Hunting should be allowed for sport

Grace Bodmer, Staff Writer

Hunting at Poolesville High School is a fairly common activity to encounter.  Hunting animals like deer and ducks is a sport that many take pride in through having their game mounted, eating it, or selling it for a profit.  As long as hunting is practiced in a legal manner on animals who are not in the endangered category, it is a sport that does not cause much harm.  Practicing hunting on animals such as elephants, rhinos, and other animals who are being killed for trophy and are beginning to become endangered is a harmful activity.  The hunting of animals like deer, who are vastly overpopulated in Maryland, is not going to cause a great deal of harm because the surplus of deer is causing harm as well.  Some students at Poolesville High School were brought onto a property to hunt deer because there were far too many and they were harming the crops being grown.  This type of hunting that is allowed and encouraged in this specific situation with the proper paperwork and licensing is acceptable and sometimes necessary.  However, the hunting of endangered or wild species in places like Africa where animals are less commonly hunted seems less ethical.
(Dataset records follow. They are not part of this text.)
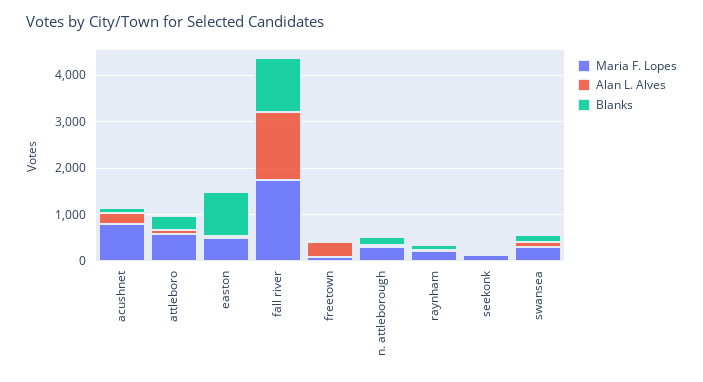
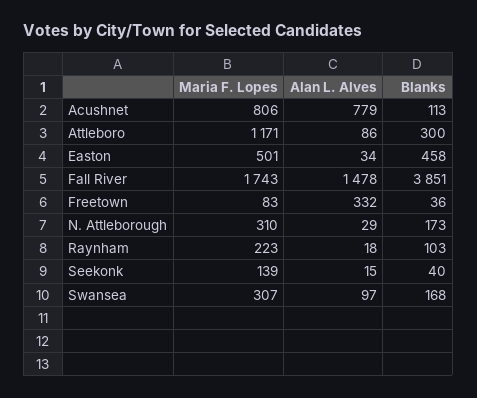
  {
    "Maria F. Lopes": {
      "acushnet": 806,
-     "attleboro": 600,
+     "attleboro": 1171,
      "easton": 501,
      "fall river": 1743,
      "freetown": 83,
      "n. attleborough": 310,
      "raynham": 223,
      "seekonk": 139,
      "swansea": 307
    },
    "Alan L. Alves": {
-     "acushnet": 200,
+     "acushnet": 779,
      "attleboro": 86,
      "easton": 34,
      "fall river": 1478,
      "freetown": 332,
      "n. attleborough": 29,
      "raynham": 18,
      "seekonk": 15,
      "swansea": 97
    },
    "Blanks": {
      "acushnet": 113,
      "attleboro": 300,
-     "easton": 1000,
+     "easton": 458,
-     "fall river": 1200,
+     "fall river": 3851,
      "freetown": 36,
      "n. attleborough": 173,
      "raynham": 103,
      "seekonk": 40,
      "swansea": 168
    }
  }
Aside from the ethical perspective, many of these animals being hunted for trophy are not overpopulating their environment, and the killings are causing large problems since the animals have huge impacts on their habitat, such as African elephants.  The hunting ritual should be considered acceptable or unacceptable based off of the impact the hunt is having on nature.  Hunting for food, hunting overpopulated animals, or hunting animals that would not cause a crisis in the habitat are acceptable reasons for the hunt.  However, the hunting of animals who are endangered or affect the habitat, animals that are illegal to hunt, or the cruel hunting of animals is an unethical reason for hunting.  The rhino hunt that is going viral on the internet is so momentous because it shows a cruel way of hunting these rhinos.  The hunters are removing their tusks in an aggressive manner and leaving them to bleed out in the wild.  This and other examples of hunting are not ethical because they cause the animal unnecessary amounts of pain.  Animals should not be subject to this torture or any hunting at all if they are endangered and the killing of the animal will threaten the wellbeing of the habitat.